Member of the Nevada Assembly from the 37th district
- Incumbent
- Assumed office November 9, 2022
- Preceded by: Andy Matthews
- In office November 7, 2018 – November 4, 2020
- Preceded by: Jim Marchant
- Succeeded by: Andy Matthews

Personal details
- Born: 1975 (age 50–51) Las Vegas, Nevada, U.S.
- Party: Democratic
- Spouse: Marc McDermont
- Education: University of California, San Diego (BS) Arizona State University (JD)
- Website: www.backusfornevada.com

= Shea Backus =

American politician and attorney (born 1975)

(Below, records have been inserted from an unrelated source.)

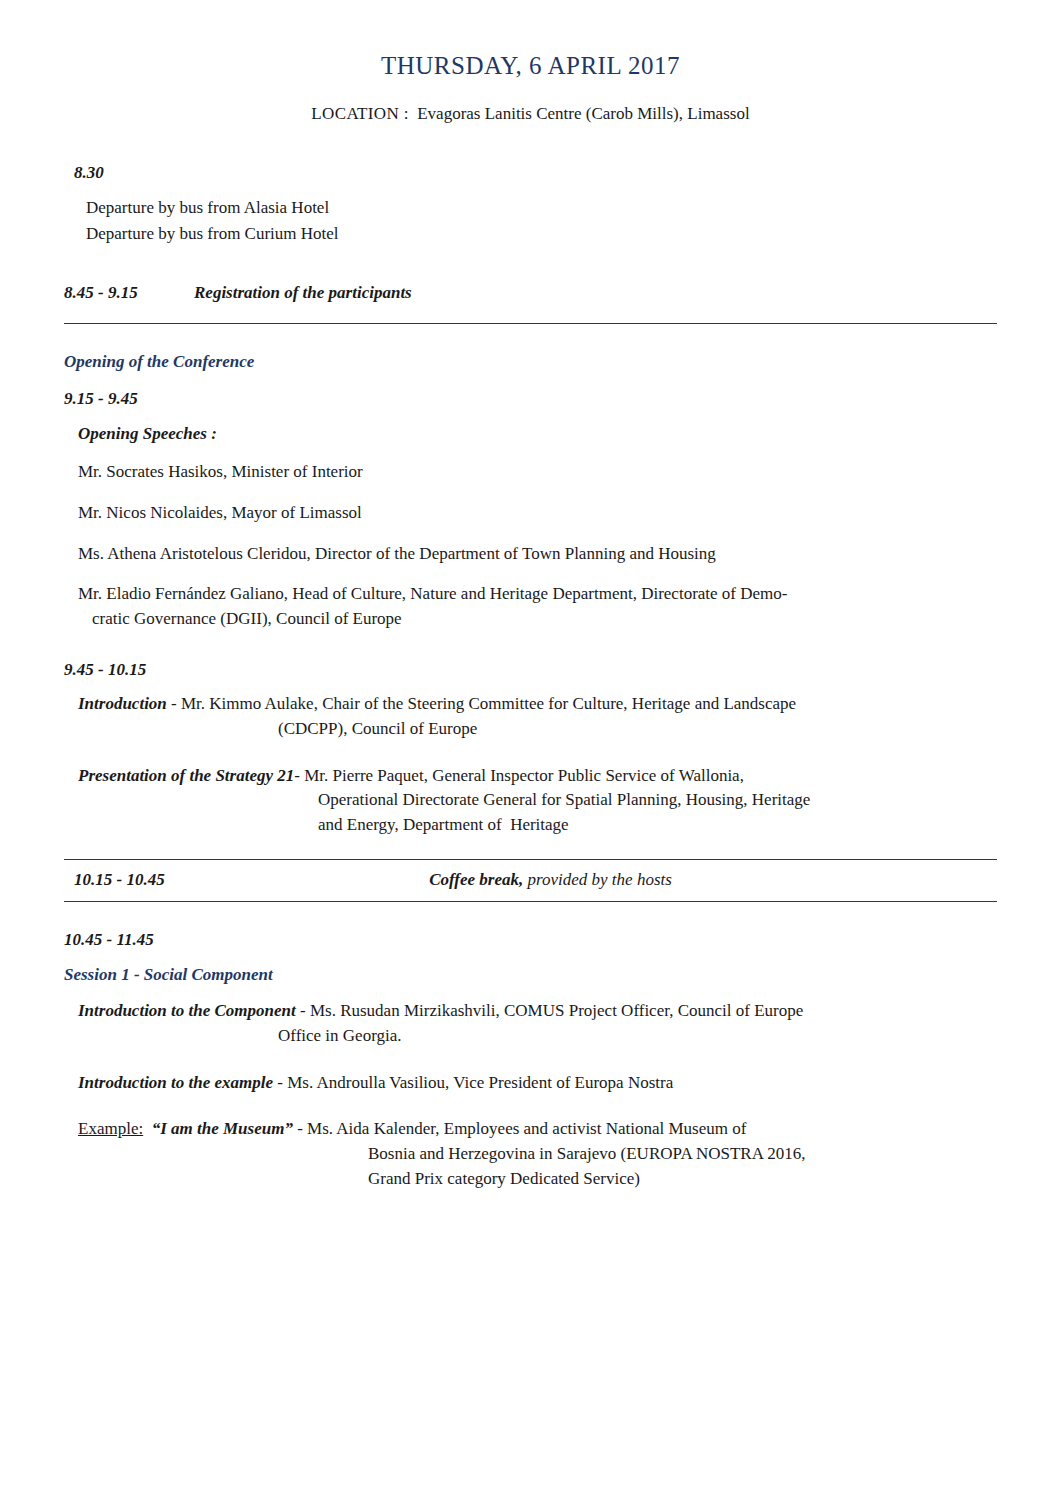THURSDAY, 6 APRIL 2017
LOCATION : Evagoras Lanitis Centre (Carob Mills), Limassol
8.30
Departure by bus from Alasia Hotel
Departure by bus from Curium Hotel
8.45 - 9.15 Registration of the participants
Opening of the Conference
9.15 - 9.45
Opening Speeches :
Mr. Socrates Hasikos, Minister of Interior
Mr. Nicos Nicolaides, Mayor of Limassol
Ms. Athena Aristotelous Cleridou, Director of the Department of Town Planning and Housing
Mr. Eladio Fernández Galiano, Head of Culture, Nature and Heritage Department, Directorate of Demo-cratic Governance (DGII), Council of Europe
9.45 - 10.15
Introduction - Mr. Kimmo Aulake, Chair of the Steering Committee for Culture, Heritage and Landscape (CDCPP), Council of Europe
Presentation of the Strategy 21- Mr. Pierre Paquet, General Inspector Public Service of Wallonia, Operational Directorate General for Spatial Planning, Housing, Heritage and Energy, Department of Heritage
10.15 - 10.45 Coffee break, provided by the hosts
10.45 - 11.45
Session 1 - Social Component
Introduction to the Component - Ms. Rusudan Mirzikashvili, COMUS Project Officer, Council of Europe Office in Georgia.
Introduction to the example - Ms. Androulla Vasiliou, Vice President of Europa Nostra
Example: “I am the Museum” - Ms. Aida Kalender, Employees and activist National Museum of Bosnia and Herzegovina in Sarajevo (EUROPA NOSTRA 2016, Grand Prix category Dedicated Service)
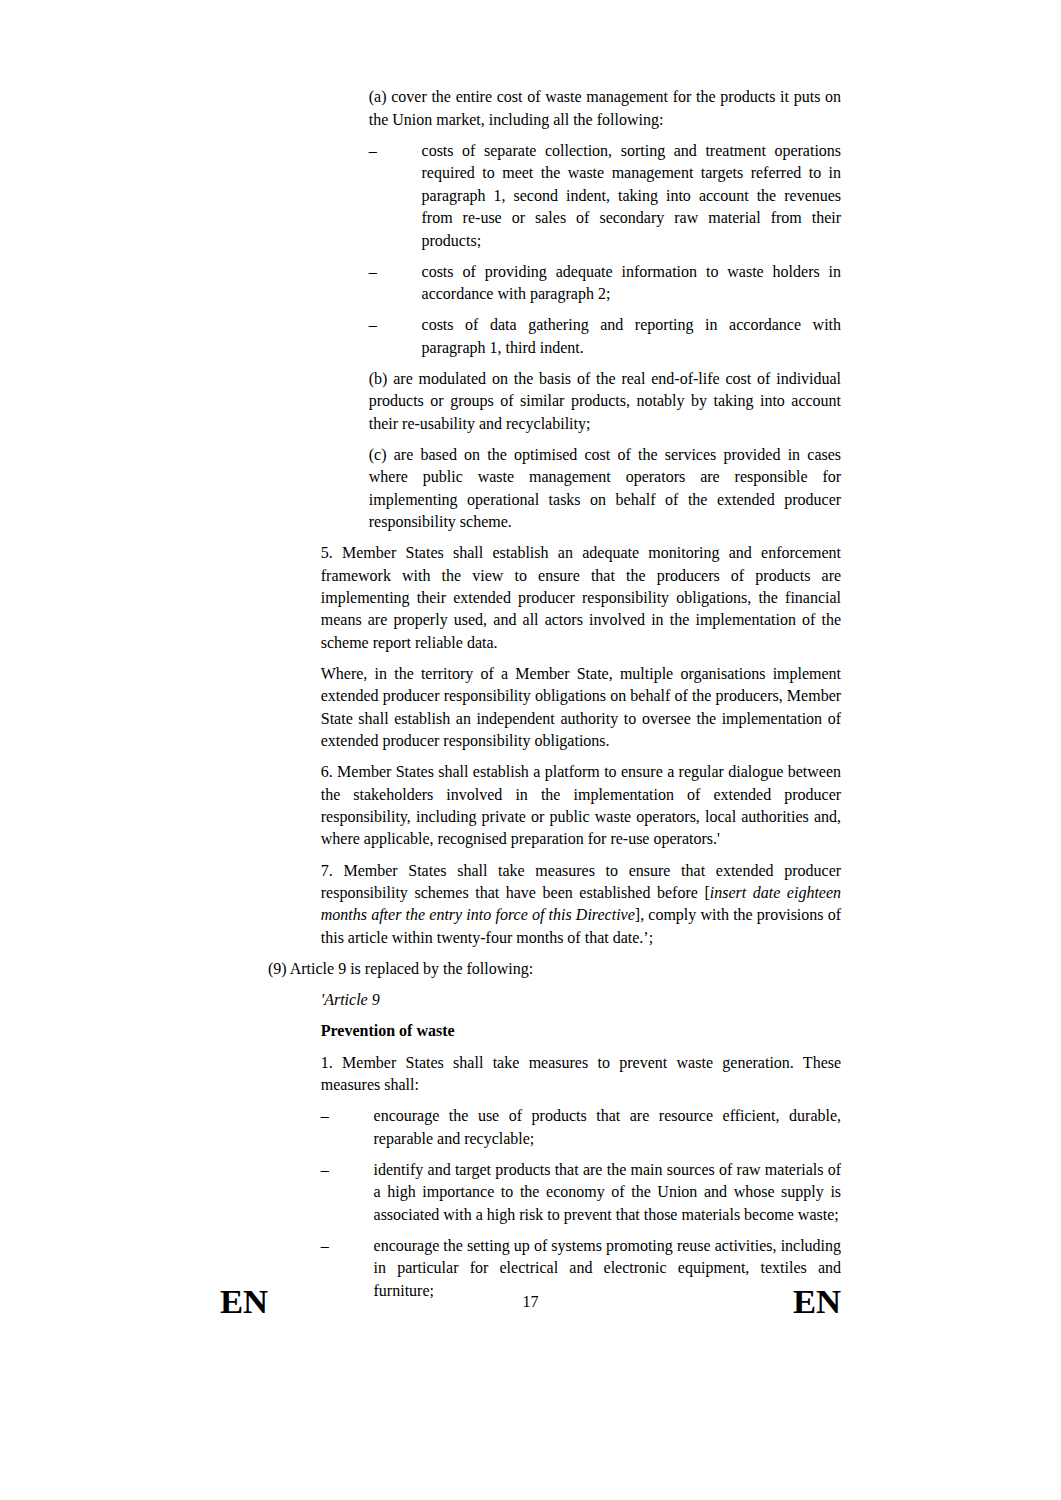(a) cover the entire cost of waste management for the products it puts on the Union market, including all the following:
–costs of separate collection, sorting and treatment operations required to meet the waste management targets referred to in paragraph 1, second indent, taking into account the revenues from re-use or sales of secondary raw material from their products;
–costs of providing adequate information to waste holders in accordance with paragraph 2;
–costs of data gathering and reporting in accordance with paragraph 1, third indent.
(b) are modulated on the basis of the real end-of-life cost of individual products or groups of similar products, notably by taking into account their re-usability and recyclability;
(c) are based on the optimised cost of the services provided in cases where public waste management operators are responsible for implementing operational tasks on behalf of the extended producer responsibility scheme.
5. Member States shall establish an adequate monitoring and enforcement framework with the view to ensure that the producers of products are implementing their extended producer responsibility obligations, the financial means are properly used, and all actors involved in the implementation of the scheme report reliable data.
Where, in the territory of a Member State, multiple organisations implement extended producer responsibility obligations on behalf of the producers, Member State shall establish an independent authority to oversee the implementation of extended producer responsibility obligations.
6. Member States shall establish a platform to ensure a regular dialogue between the stakeholders involved in the implementation of extended producer responsibility, including private or public waste operators, local authorities and, where applicable, recognised preparation for re-use operators.'
7. Member States shall take measures to ensure that extended producer responsibility schemes that have been established before [insert date eighteen months after the entry into force of this Directive], comply with the provisions of this article within twenty-four months of that date.’;
(9) Article 9 is replaced by the following:
'Article 9
Prevention of waste
1. Member States shall take measures to prevent waste generation. These measures shall:
–encourage the use of products that are resource efficient, durable, reparable and recyclable;
–identify and target products that are the main sources of raw materials of a high importance to the economy of the Union and whose supply is associated with a high risk to prevent that those materials become waste;
–encourage the setting up of systems promoting reuse activities, including in particular for electrical and electronic equipment, textiles and furniture;
EN
17
EN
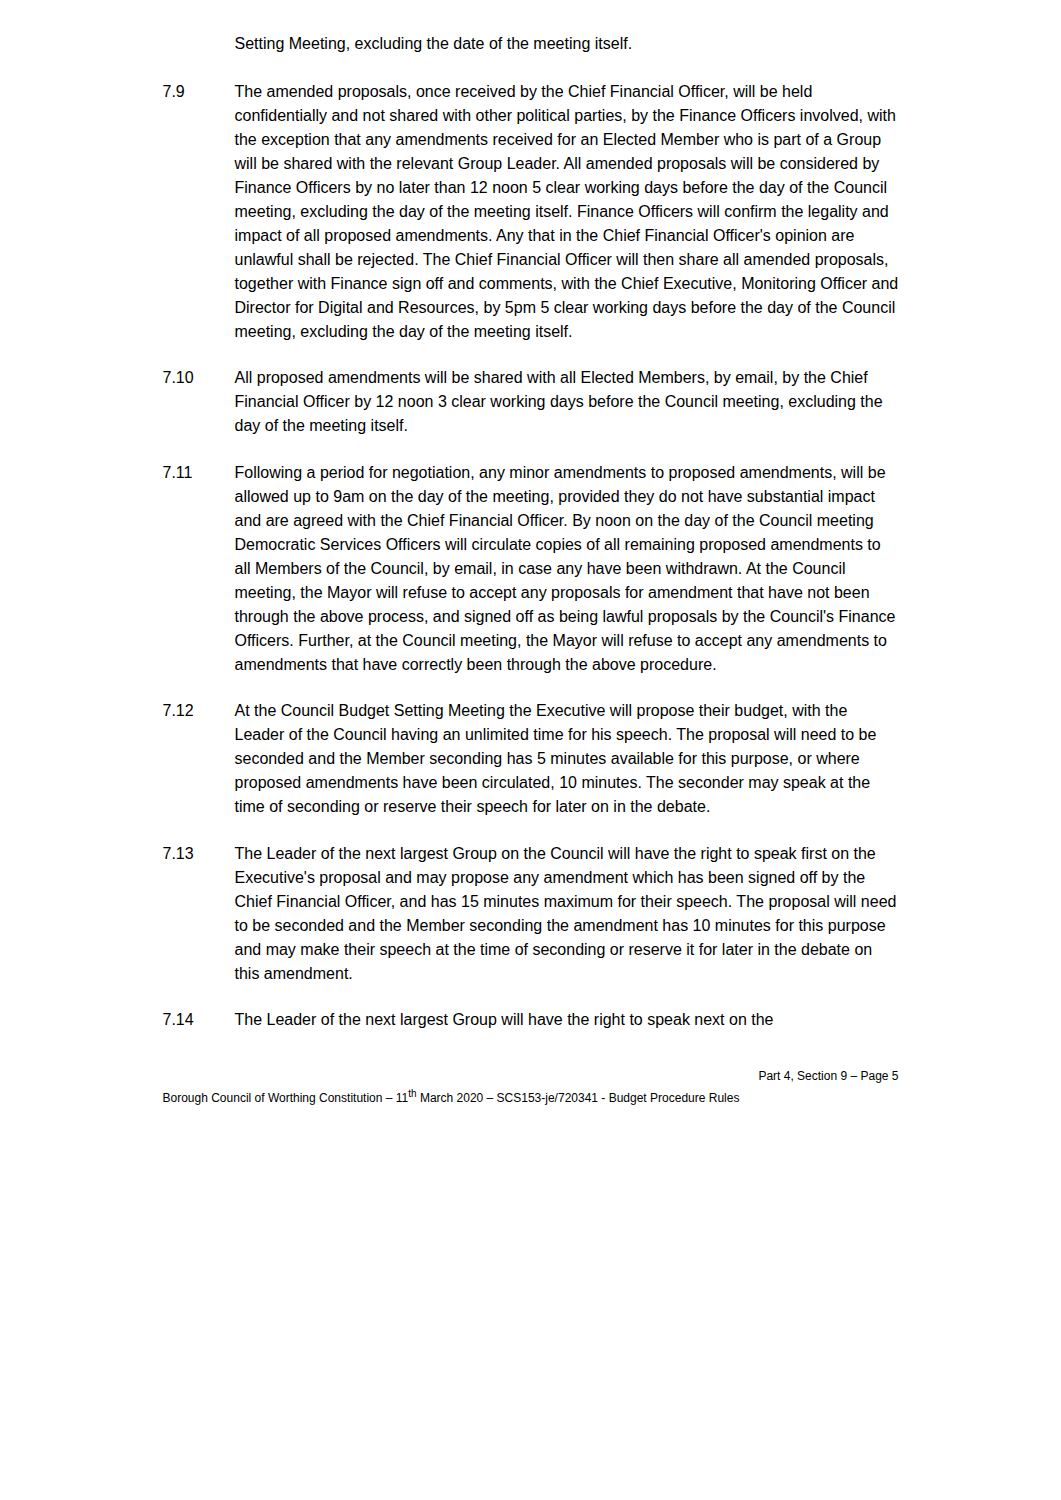Setting Meeting, excluding the date of the meeting itself.
7.9 The amended proposals, once received by the Chief Financial Officer, will be held confidentially and not shared with other political parties, by the Finance Officers involved, with the exception that any amendments received for an Elected Member who is part of a Group will be shared with the relevant Group Leader. All amended proposals will be considered by Finance Officers by no later than 12 noon 5 clear working days before the day of the Council meeting, excluding the day of the meeting itself. Finance Officers will confirm the legality and impact of all proposed amendments. Any that in the Chief Financial Officer's opinion are unlawful shall be rejected. The Chief Financial Officer will then share all amended proposals, together with Finance sign off and comments, with the Chief Executive, Monitoring Officer and Director for Digital and Resources, by 5pm 5 clear working days before the day of the Council meeting, excluding the day of the meeting itself.
7.10 All proposed amendments will be shared with all Elected Members, by email, by the Chief Financial Officer by 12 noon 3 clear working days before the Council meeting, excluding the day of the meeting itself.
7.11 Following a period for negotiation, any minor amendments to proposed amendments, will be allowed up to 9am on the day of the meeting, provided they do not have substantial impact and are agreed with the Chief Financial Officer. By noon on the day of the Council meeting Democratic Services Officers will circulate copies of all remaining proposed amendments to all Members of the Council, by email, in case any have been withdrawn. At the Council meeting, the Mayor will refuse to accept any proposals for amendment that have not been through the above process, and signed off as being lawful proposals by the Council's Finance Officers. Further, at the Council meeting, the Mayor will refuse to accept any amendments to amendments that have correctly been through the above procedure.
7.12 At the Council Budget Setting Meeting the Executive will propose their budget, with the Leader of the Council having an unlimited time for his speech. The proposal will need to be seconded and the Member seconding has 5 minutes available for this purpose, or where proposed amendments have been circulated, 10 minutes. The seconder may speak at the time of seconding or reserve their speech for later on in the debate.
7.13 The Leader of the next largest Group on the Council will have the right to speak first on the Executive's proposal and may propose any amendment which has been signed off by the Chief Financial Officer, and has 15 minutes maximum for their speech. The proposal will need to be seconded and the Member seconding the amendment has 10 minutes for this purpose and may make their speech at the time of seconding or reserve it for later in the debate on this amendment.
7.14 The Leader of the next largest Group will have the right to speak next on the
Part 4, Section 9 – Page 5
Borough Council of Worthing Constitution – 11th March 2020 – SCS153-je/720341 - Budget Procedure Rules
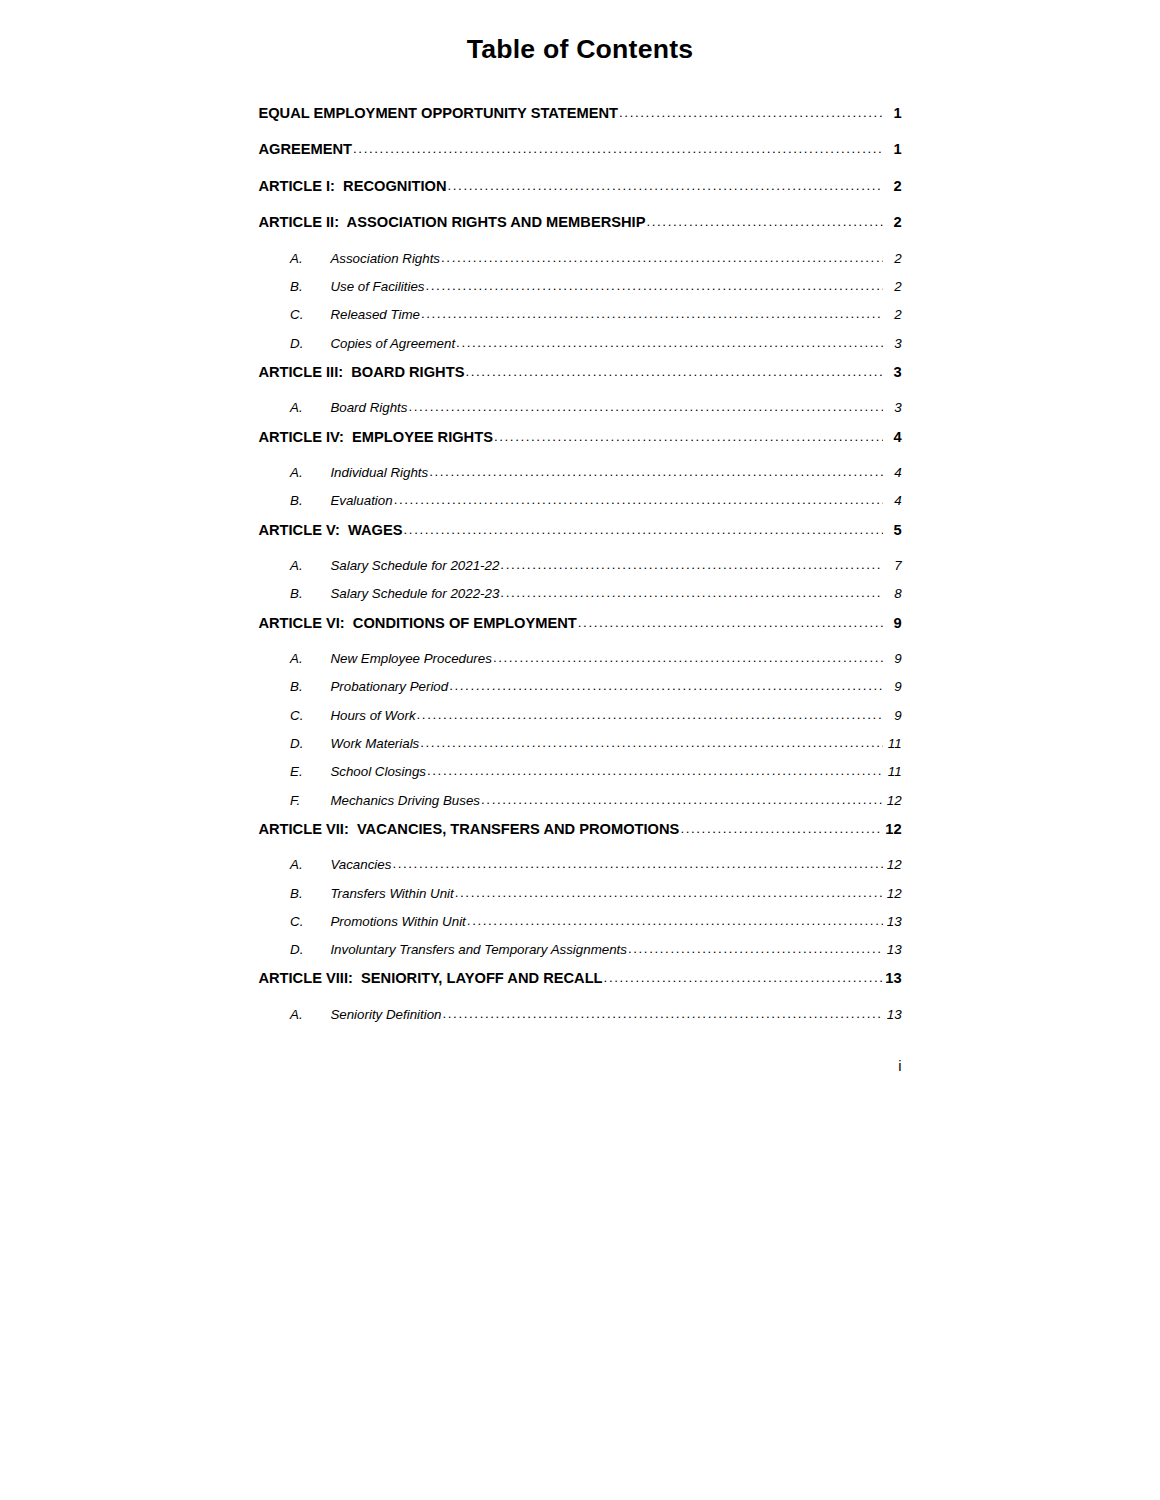Table of Contents
EQUAL EMPLOYMENT OPPORTUNITY STATEMENT .................................................................................................. 1
AGREEMENT ................................................................................................................................................. 1
ARTICLE I: RECOGNITION ............................................................................................................................. 2
ARTICLE II: ASSOCIATION RIGHTS AND MEMBERSHIP ................................................................................. 2
A. Association Rights ................................................................................................................................................. 2
B. Use of Facilities .................................................................................................................................................... 2
C. Released Time ..................................................................................................................................................... 2
D. Copies of Agreement ............................................................................................................................................. 3
ARTICLE III: BOARD RIGHTS .......................................................................................................................... 3
A. Board Rights ....................................................................................................................................................... 3
ARTICLE IV: EMPLOYEE RIGHTS .................................................................................................................. 4
A. Individual Rights ................................................................................................................................................... 4
B. Evaluation .......................................................................................................................................................... 4
ARTICLE V: WAGES ....................................................................................................................................... 5
A. Salary Schedule for 2021-22 ................................................................................................................. 7
B. Salary Schedule for 2022-23 ................................................................................................................. 8
ARTICLE VI: CONDITIONS OF EMPLOYMENT ............................................................................................. 9
A. New Employee Procedures .................................................................................................................... 9
B. Probationary Period .............................................................................................................................. 9
C. Hours of Work ..................................................................................................................................... 9
D. Work Materials .................................................................................................................................. 11
E. School Closings .................................................................................................................................. 11
F. Mechanics Driving Buses ..................................................................................................................... 12
ARTICLE VII: VACANCIES, TRANSFERS AND PROMOTIONS .............................................................. 12
A. Vacancies ......................................................................................................................................... 12
B. Transfers Within Unit ......................................................................................................................... 12
C. Promotions Within Unit ..................................................................................................................... 13
D. Involuntary Transfers and Temporary Assignments ............................................................................. 13
ARTICLE VIII: SENIORITY, LAYOFF AND RECALL ......................................................................................... 13
A. Seniority Definition ............................................................................................................................... 13
i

Shea Backus (born 1975) is an American politician and attorney serving as a member of the Nevada Assembly from the 37th district.

==Early life==
Backus was born in 1975 in Las Vegas, Nevada, a third generation Nevadan. After graduating from Ed W. Clark High School in 1993, Backus earned a B.S. in management science from the University of California, San Diego in 1998 and both a Juris Doctor and Indian Law Certificate from the Sandra Day O'Connor College of Law at Arizona State University in 2003.

==Career==
Backus has been a member of the State Bar of Nevada since 2003. In 2018, Backus was elected to the Nevada Assembly, representing the 37th district.

==Personal life==
Backus is married to Marc McDermont.